Incident took place outside outside College/Lycee Juive de Lyon, with the suspect allegedly hurling marbles at students in the school and calling them 'dirty Jew'

French police
French police

French police arrested a teenager who brandished a large knife in front of a Jewish high school outside Lyon while shouting antisemitic slogans.

The incident took place Thursday outside College/Lycee Juive de Lyon in Villeurbanne, a suburb of the eastern city, the Actu17 news site reported Friday. He also hurled marbles at students in the school and called them “dirty Jews” as he waved the knife, a machete with a 2-foot-long blade, according to the report, which noted that the boy had no police record.

The incident comes as French Jews and French schools are both on high alert after a series of deadly incidents.
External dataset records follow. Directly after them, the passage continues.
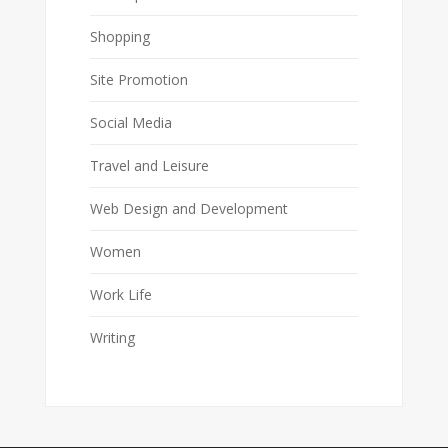
Shopping
Site Promotion
Social Media
Travel and Leisure
Web Design and Development
Women
Work Life
Writing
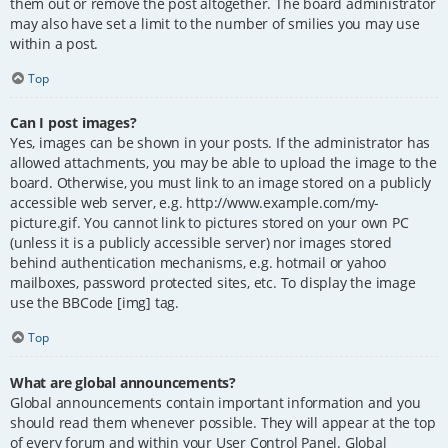
them out or remove the post altogether. The board administrator
may also have set a limit to the number of smilies you may use
within a post.
Top
Can I post images?
Yes, images can be shown in your posts. If the administrator has
allowed attachments, you may be able to upload the image to the
board. Otherwise, you must link to an image stored on a publicly
accessible web server, e.g. http://www.example.com/my-
picture.gif. You cannot link to pictures stored on your own PC
(unless it is a publicly accessible server) nor images stored
behind authentication mechanisms, e.g. hotmail or yahoo
mailboxes, password protected sites, etc. To display the image
use the BBCode [img] tag.
Top
What are global announcements?
Global announcements contain important information and you
should read them whenever possible. They will appear at the top
of every forum and within your User Control Panel. Global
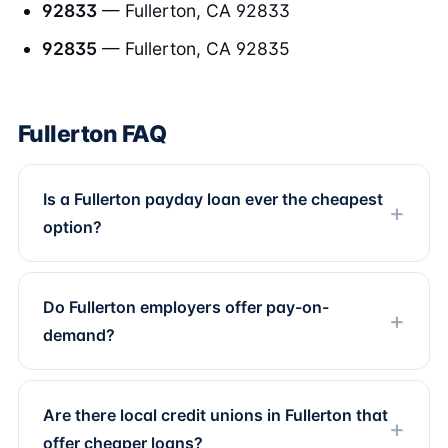
92833
— Fullerton, CA 92833
92835
— Fullerton, CA 92835
Fullerton FAQ
Is a Fullerton payday loan ever the cheapest
option?
Do Fullerton employers offer pay-on-
demand?
Are there local credit unions in Fullerton that
offer cheaper loans?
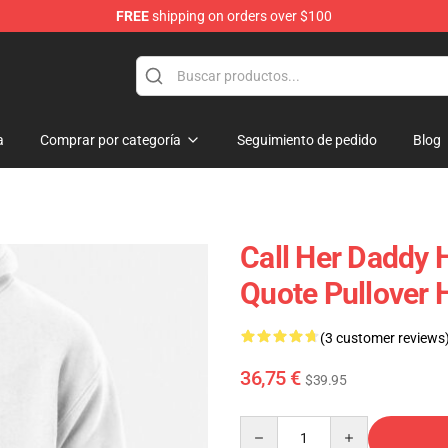
FREE
shipping on orders over $100
ndise Shop
a
Comprar por categoría
Seguimiento de pedido
Blog
Call Her Daddy 
Quote Pullover
(3 customer reviews
36,75 €
$39.95
Quantity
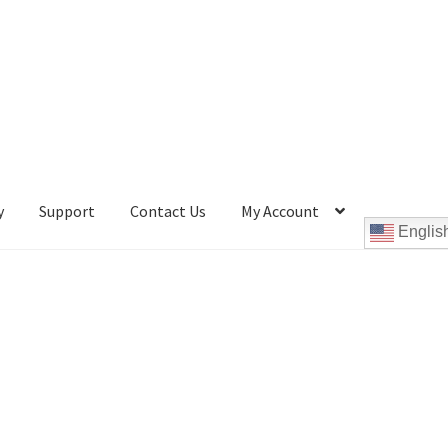
y
Support
Contact Us
My Account
Englis
Cookie Policy
Disc Repair Machines, Supplies & Accessories
pport
wpcontactus-end-users-conversations
ontactus-sign-on-end-users
wpcontactus-sign-on-responders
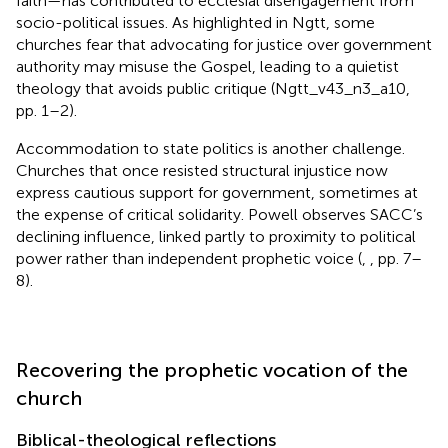
faith—has contributed to ecclesial disengagement from
socio-political issues. As highlighted in Ngtt, some
churches fear that advocating for justice over government
authority may misuse the Gospel, leading to a quietist
theology that avoids public critique (Ngtt_v43_n3_a10,
pp. 1–2).
Accommodation to state politics is another challenge.
Churches that once resisted structural injustice now
express cautious support for government, sometimes at
the expense of critical solidarity. Powell observes SACC’s
declining influence, linked partly to proximity to political
power rather than independent prophetic voice (
,
, pp. 7–
8).
Recovering the prophetic vocation of the
church
Biblical-theological reflections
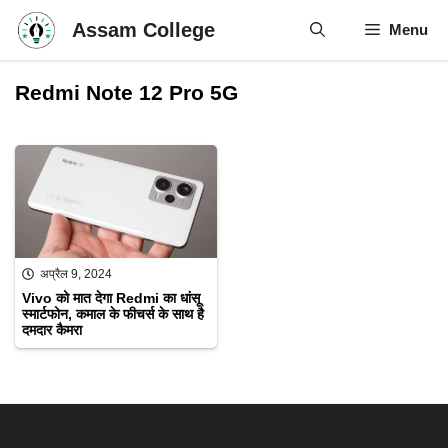
Skip
Assam College
Menu
to
content
Redmi Note 12 Pro 5G
अप्रैल 9, 2024
Vivo को मात देगा Redmi का धांसू
स्मार्टफोन, कमाल के फीचर्स के साथ है
दमदार कैमरा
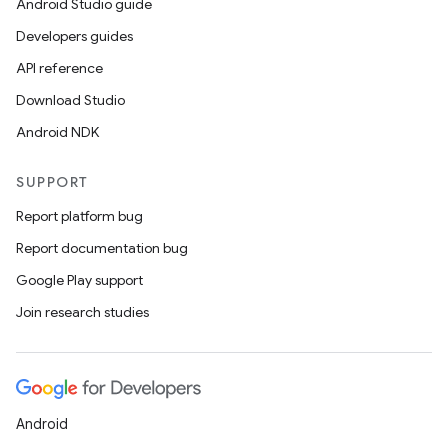
Android Studio guide
Developers guides
API reference
Download Studio
Android NDK
SUPPORT
Report platform bug
Report documentation bug
Google Play support
Join research studies
Android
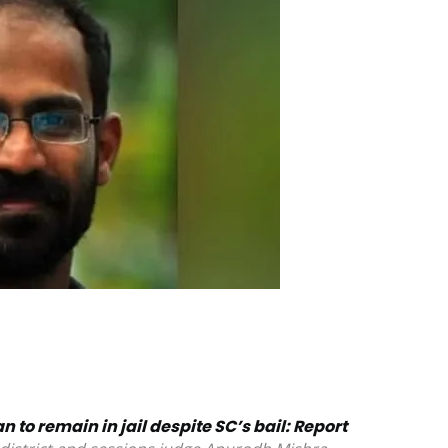
 to remain in jail despite SC’s bail: Report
Last year, a high school teacher who had drawn criticism for showing his students caricatures of the Islamic prophet Muhammad was murdered outside his school, allegedly by a teenager who had been radicalised online.

Meanwhile, Jewish leaders in France see a 2012 killing of three children and a rabbi at a Jewish school in Toulouse as the beginning of a wave of antisemitic attacks by Islamic jihadists that have killed at least 12 Jews and more than 200 others since then.

Police are looking into whether the teenager arrested in Lyon or his family has any ties to terrorism, the Actu17 report said.

The incident in Villeurbanne shows “the need for education against antisemitism must begin early. For this boy, it was too late,” said Rabbi Menachem Margolin, chairman of the European Jewish Association, who spoke about the incident at a conference on antisemitism Monday in Krakow, Poland.

The EJA Delegation to Auschwitz conference was to commemorate the Kristallnacht pogroms of 1938 in Germany and Austria, which many historians view as the firing shot for the Holocaust. About 160 people attended, including European lawmakers and the chief Ashkenazi rabbi of Israel, David Lau.

“The fact that something like this is happening in 2021 in France means Europe is failing miserably at preventing the recurrence of violent antisemitism,” he said.